1. Get off to a clean start: Take a shower with soaps and shampoos made with organic ingredients. Then, serve someone special an organic breakfast in bed with certified organic orange juice, coffee, fresh fruit, cereal, yogurt and eggs.

2. Create a celebratory meal that’s as close to 100 percent organic as possible. Invite friends and family to enjoy and help cook. It can be an organic picnic, pizza party, barbecue or high tea. Try Organic Valley’s Earth Day Creativity Cards for a fun dinner table game (www.earthdinner.org)

3. At the peak of the season (May through October), go to your local farmer’s market and buy from your favorite organic farmer. Approximately 40-60 percent of all growers at farmers markets are organic.

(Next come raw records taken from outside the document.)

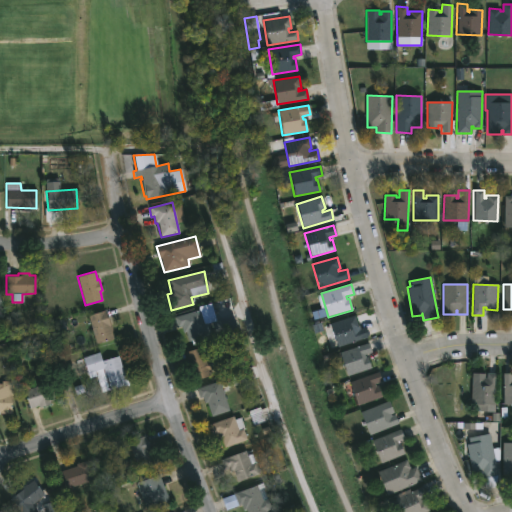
[(107,317),(108,316),(113,338),(96,343),(87,314),(104,309),(107,317)]
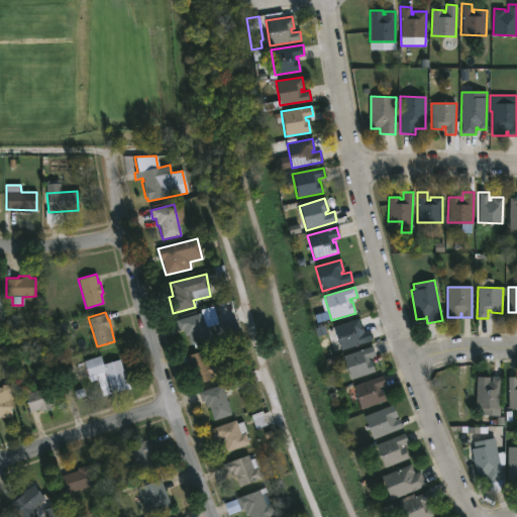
[(201,313),(203,319),(210,317),(213,326),(210,326),(213,338),(189,345),(187,336),(184,337),(182,330),(178,331),(175,321),(201,313)]
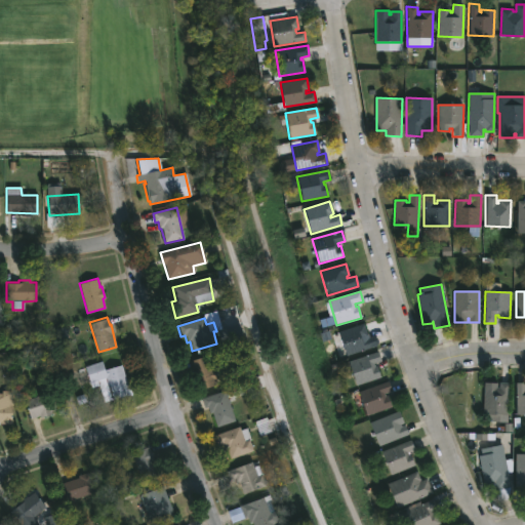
[(364,336),(365,339),(373,336),(376,346),(346,356),(338,332),(363,323),(367,335),(364,336)]
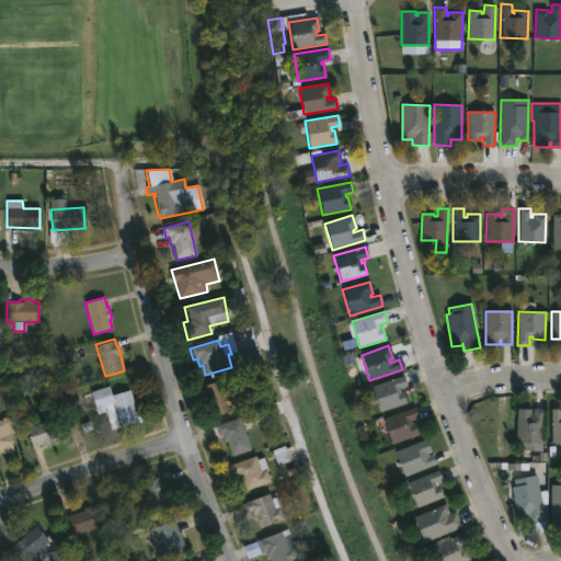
[(400,389),(400,391),(402,391),(407,403),(380,412),(371,386),(403,376),(407,387),(400,389)]
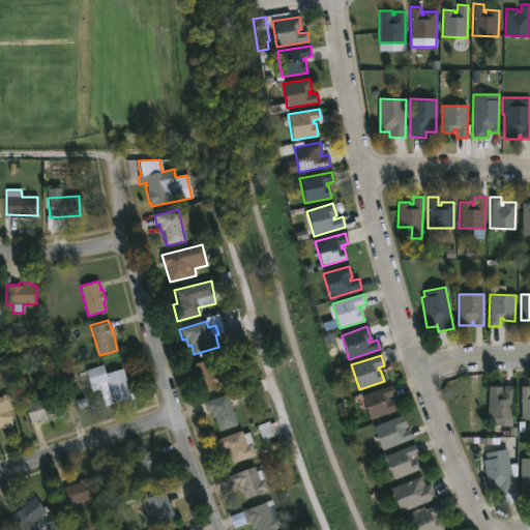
[(94,360),(96,365),(102,363),(106,372),(122,367),(127,386),(129,385),(133,396),(105,405),(98,383),(90,386),(84,363),(94,360)]
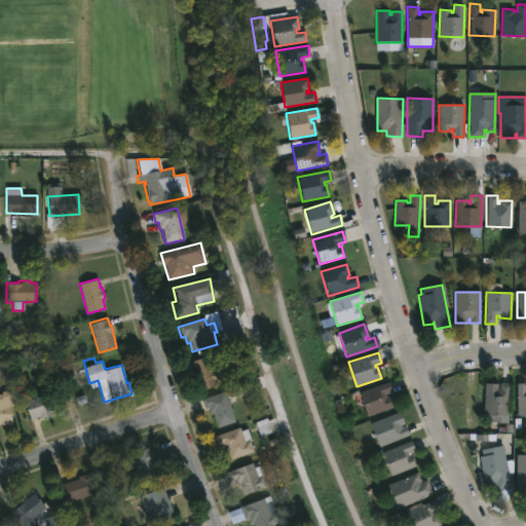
[(208,358),(212,372),(213,371),(216,386),(197,392),(189,363),(208,358)]
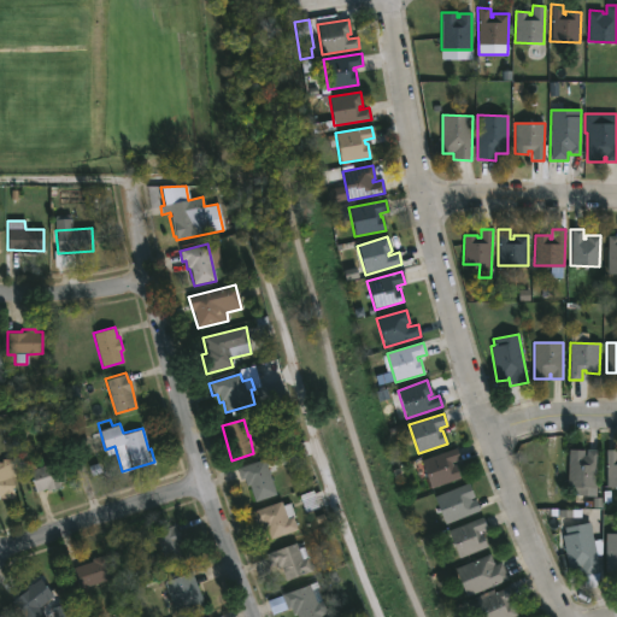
[(585,454),(586,454),(586,448),(598,450),(595,495),(569,493),(570,486),(566,486),(569,447),(585,448),(585,454)]
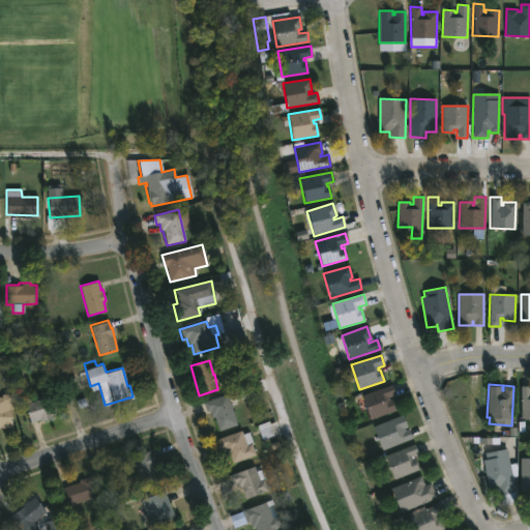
[(387,398),(388,401),(391,400),(395,411),(370,420),(361,396),(391,385),(395,394),(387,398)]
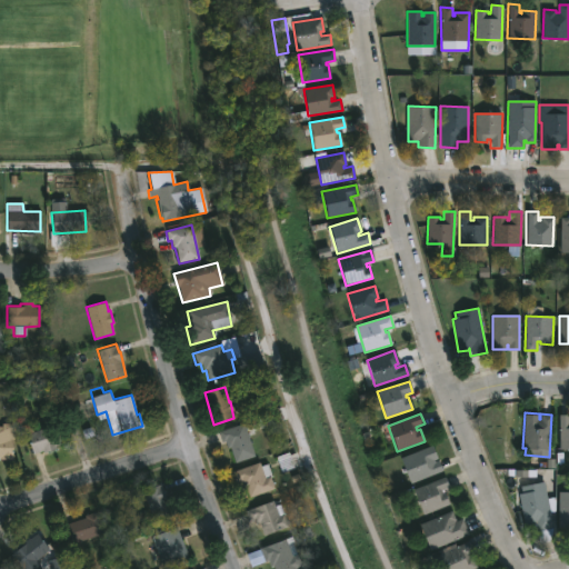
[(568,413),(568,448),(558,448),(558,413),(568,413)]
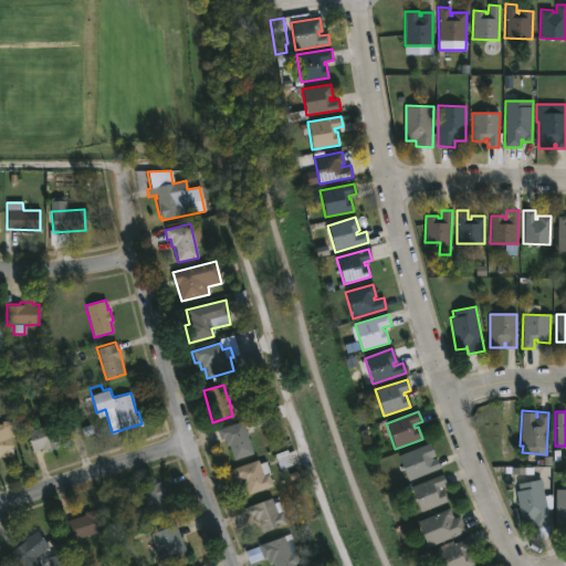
[(13,421),(12,457),(0,454),(0,423),(1,423),(1,420),(13,421)]
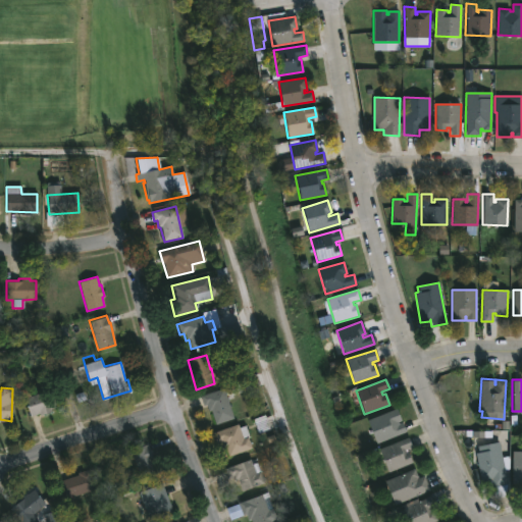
[(52,387),(58,405),(50,408),(50,410),(40,414),(39,412),(30,415),(21,393),(29,390),(30,396),(52,387)]
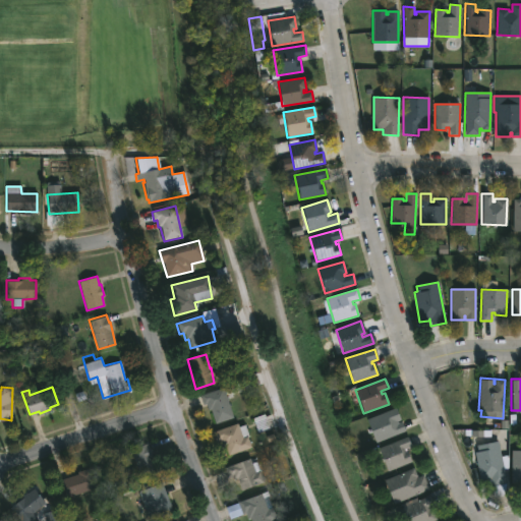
[(227,400),(232,417),(215,422),(211,409),(208,409),(206,403),(203,404),(199,395),(223,387),(227,400)]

4. Building healthy soil is a key tenet of organic farming. A great way to guarantee rich, organic soil is to start composting. Contact your local library or Cooperative Extension office for composting information.

5. Release “beneficial insects” (good bugs that keep away the bad bugs) in your organic garden. Ladybugs don’t just bring good luck, they also serve as natural defenders for your garden’s plants. Green Lacewing Larvae (considered the “garbage disposal bug” of the insect world) are hardworking and hungry If they’re not available at your local garden supply, you can get a list of garden suppliers by visiting The Organic Pages Online at http://www.theorganicpages.com.

6. Play the Environmental Game at http://www.organicearthday.org.

7. Be a big “softie” and treat yourself (or someone special) to a pair of 100 percent organic cotton socks or anything made with snugly organic fleece. Studies have shown that in the U.S., it takes about one-third of a pound of chemicals to grow enough non-organic cotton for one T-shirt.

8. Remember your pooch! Give your furry friend an organic dog wash and treat him or her to an organic doggie biscuit.

9. Raise a toast to organic! Whether you enjoy a glass of organic wine, lemonade or tomato juice, there are numerous organic libations and refreshments that will wet your whistle.

10. Slumber soundly and organically – sip organic chamomile tea and slip under your organic cotton sheets.